The Treasurer did not elaborate on the mechanics of this “sneaky” victory or what allegedly fraudulent processes would be required to bring it about. Instead, he seeded the disturbing notion of an outcome that could be framed as suspicious or invalid.
Should Labor win the election it will be because Australian citizens voted them into government.
It will not be the result of “sneaky” activities by the ALP or Australian voters.
The suggestion that it could be otherwise is disinformation and it is coming from the highest level of government.
Though no doubt it was not Frydenberg’s intention, he succeeded in confirming the Liberal “born to rule” ideology, in the event you were uncertain. Any result that denies them that divine right must be “sneaky.” If they lose the election it will have been “sneakily” stolen from them.
This deranged thinking may sound familiar: it has echoes of protest by Donald Trump and his supporters following his defeat in the last U.S. Presidential Election. It is born of entitlement, privilege and megalomania, and the inability to accept rejection by the electorate.
It is entirely contemptuous of voters as well as the liberal democracy in which we operate. It is delusional. It is the anguished howl of mediocre men who believed themselves special, finally facing an uncertain future from which their privilege has failed to protect them.

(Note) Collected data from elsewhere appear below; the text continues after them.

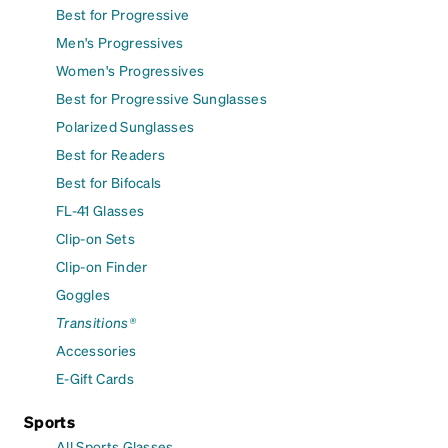
Best for Progressive
Men's Progressives
Women's Progressives
Best for Progressive Sunglasses
Polarized Sunglasses
Best for Readers
Best for Bifocals
FL-41 Glasses
Clip-on Sets
Clip-on Finder
Goggles
Transitions®
Accessories
E-Gift Cards
Sports
All Sports Glasses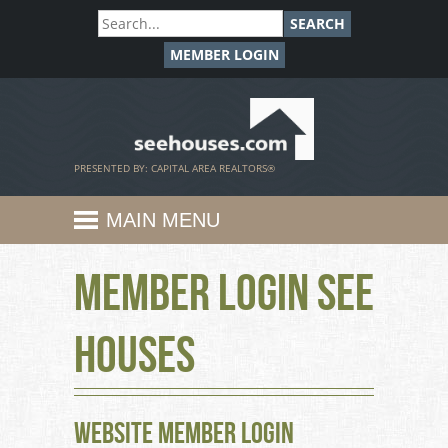
SEARCH
MEMBER LOGIN
SeeHouses.com
PRESENTED BY: CAPITAL AREA REALTORS®
MAIN MENU
Member Login See
Houses
Website Member Login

Frydenberg, like his leader, Prime Minister Scott Morrison is prepared to destroy democracy in order to retain power and indeed, this has arguably been the Coalition project for the last nine years.
In one sentence, Frydenberg has laid bare the dangerous inability of his Party to accept a verdict from Australian voters that may not favour the Coalition. The Liberals consider they are "democracy", that no one else has the right to govern, that an election loss is theft and that having multiple candidate choices undermines that democracy.

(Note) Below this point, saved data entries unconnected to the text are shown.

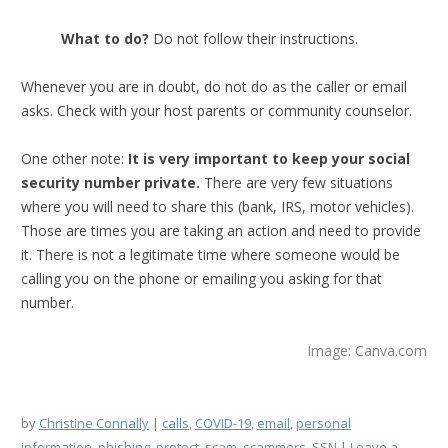
What to do?
Do not follow their instructions.
Whenever you are in doubt, do not do as the caller or email
asks. Check with your host parents or community counselor.
One other note:
It is very important to keep your social
security number private.
There are very few situations
where you will need to share this (bank, IRS, motor vehicles).
Those are times you are taking an action and need to provide
it. There is not a legitimate time where someone would be
calling you on the phone or emailing you asking for that
number.
Image: Canva.com
by
Christine Connally
calls
,
COVID-19
,
email
,
personal
information
,
phishing
,
protect
,
scam
,
scammers
,
SSN
Leave a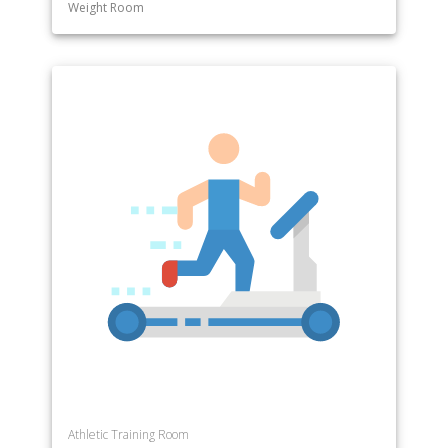
Weight Room
Athletic Training Room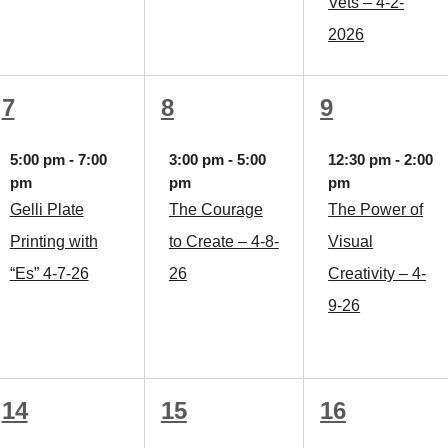
Vets – 4-2-
2026
1
1
1
7
8
9
event,
event,
event,
5:00 pm
-
7:00
3:00 pm
-
5:00
12:30 pm
-
2:00
pm
pm
pm
Gelli Plate
The Courage
The Power of
Printing with
to Create – 4-8-
Visual
“Es” 4-7-26
26
Creativity – 4-
9-26
1
1
1
14
15
16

This absurd position contains within it its own negation and exemplifies a sense of entitlement that cannot entertain the notion of the common good and responsible governance but is instead focused entirely on retaining power and the personal benefits that brings.
Though at first blush it seems incredible that an Australian election win could be the subject of Trumpian claims that it was “stolen,” in April the Australian Electoral Commission expressed alarm at “dangerous” voter integrity misinformation being imported from the U.S., including baseless claims to do with fraud and altered ballots.
While the disinformation and misinformation spreaders were identified as being from minor parties, and many of their claims are frankly crazed, the Australian Electoral Commission (AEC) was sufficiently concerned to set up pages dedicated to correcting false or mistaken claims, known as the Disinformation Register.
It is not clear whether claims such as that made by Frydenberg come under the AEC’s remit. Likewise, it is not clear if claims made by several Coalition politicians, as well as some media outlets, that voting for Independent candidates will undermine democracy and lead to chaos can be addressed.
On the face of it, the Treasurer’s claim of a “sneaky” Labor win, also postulated by Tim Wilson who is under considerable pressure in his seat of Goldstein from Independent Zoe Daniel, does imply that the legal act of voting as you choose is in some way likely to have been manipulated by the ALP in the event they win.
It also – and more seriously – implies that the system is vulnerable to such manipulation, thus damaging public trust in the central tenet of our democracy.
Whether or not these implications fit the AEC’s definition of disinformation remains to be seen.